* **Task input**:
· · · · ·

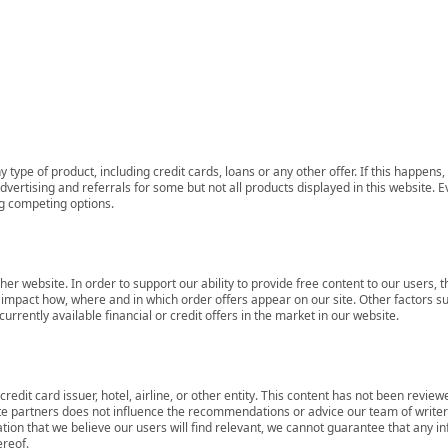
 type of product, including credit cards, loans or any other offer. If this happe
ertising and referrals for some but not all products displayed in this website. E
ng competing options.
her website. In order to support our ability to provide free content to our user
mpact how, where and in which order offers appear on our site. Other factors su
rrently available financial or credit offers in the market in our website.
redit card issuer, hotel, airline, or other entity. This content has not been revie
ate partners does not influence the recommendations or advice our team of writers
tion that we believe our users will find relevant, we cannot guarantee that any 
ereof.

· · · · ·

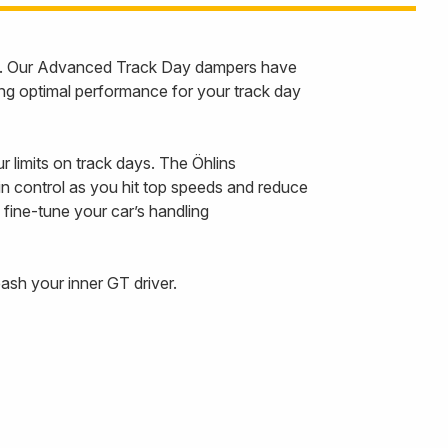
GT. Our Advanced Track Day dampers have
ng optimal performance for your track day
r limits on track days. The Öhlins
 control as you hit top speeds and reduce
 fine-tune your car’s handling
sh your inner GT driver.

· · · · ·

Only lines containing the word "order" should be copied from the material above.

her website. In order to support our ability to provide free content to our user
mpact how, where and in which order offers appear on our site. Other factors su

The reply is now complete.